- [Available data]
Start of Block

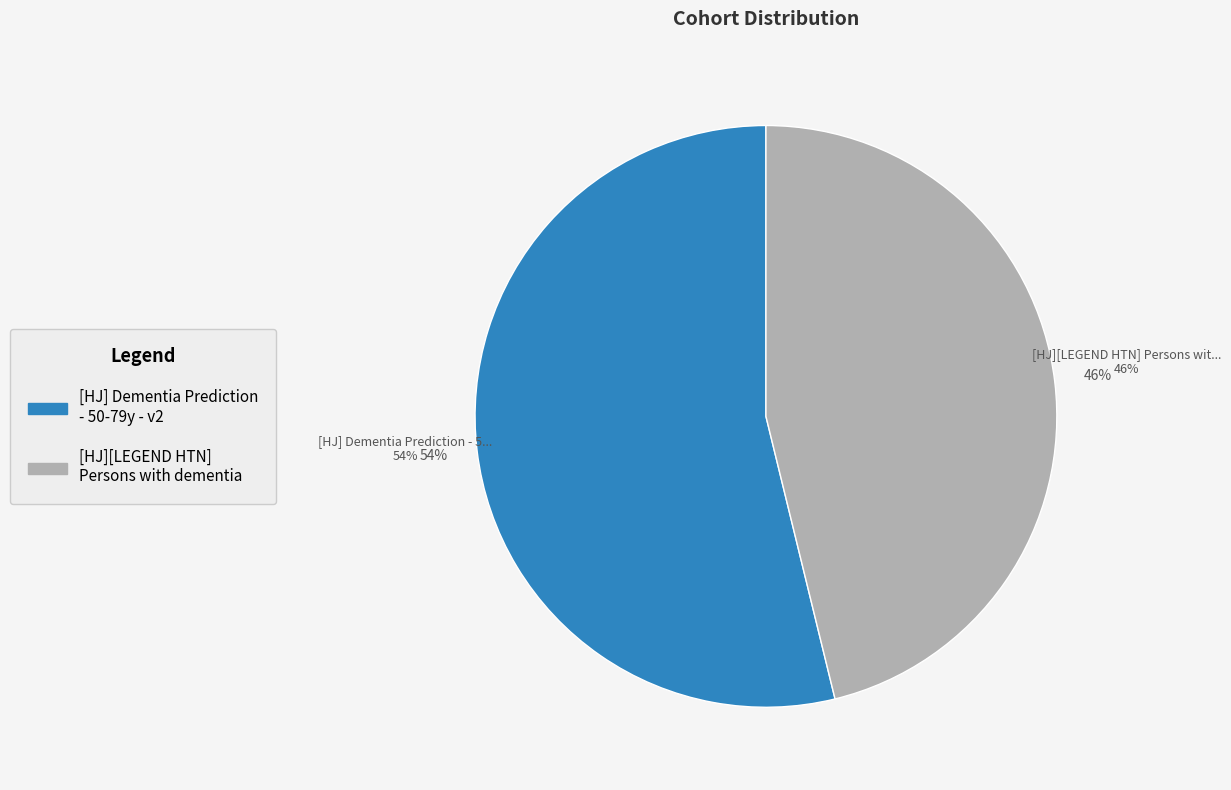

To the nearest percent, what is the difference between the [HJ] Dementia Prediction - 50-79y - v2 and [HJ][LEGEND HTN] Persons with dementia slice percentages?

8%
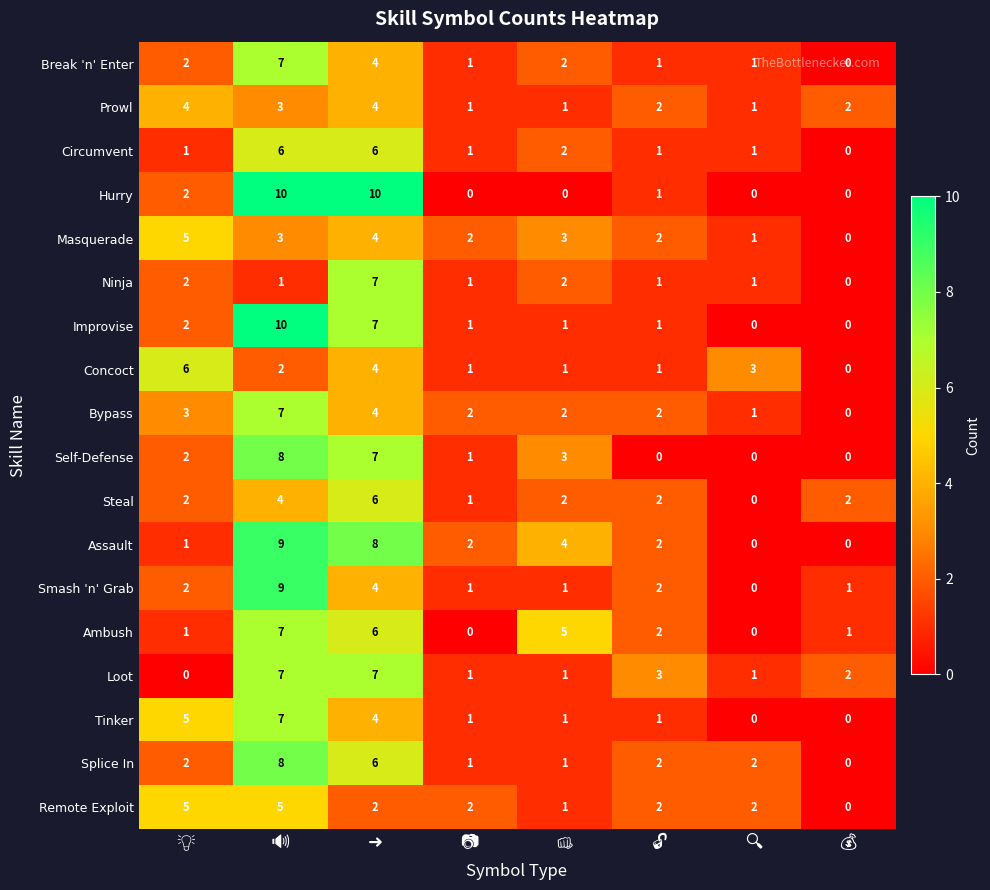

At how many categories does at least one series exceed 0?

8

End of Block

- [Your task] Copy out the entries above word for word, leaving out the pictures.

- [Solution to this task]
To the nearest percent, what is the difference between the [HJ] Dementia Prediction - 50-79y - v2 and [HJ][LEGEND HTN] Persons with dementia slice percentages?

8%

At how many categories does at least one series exceed 0?

8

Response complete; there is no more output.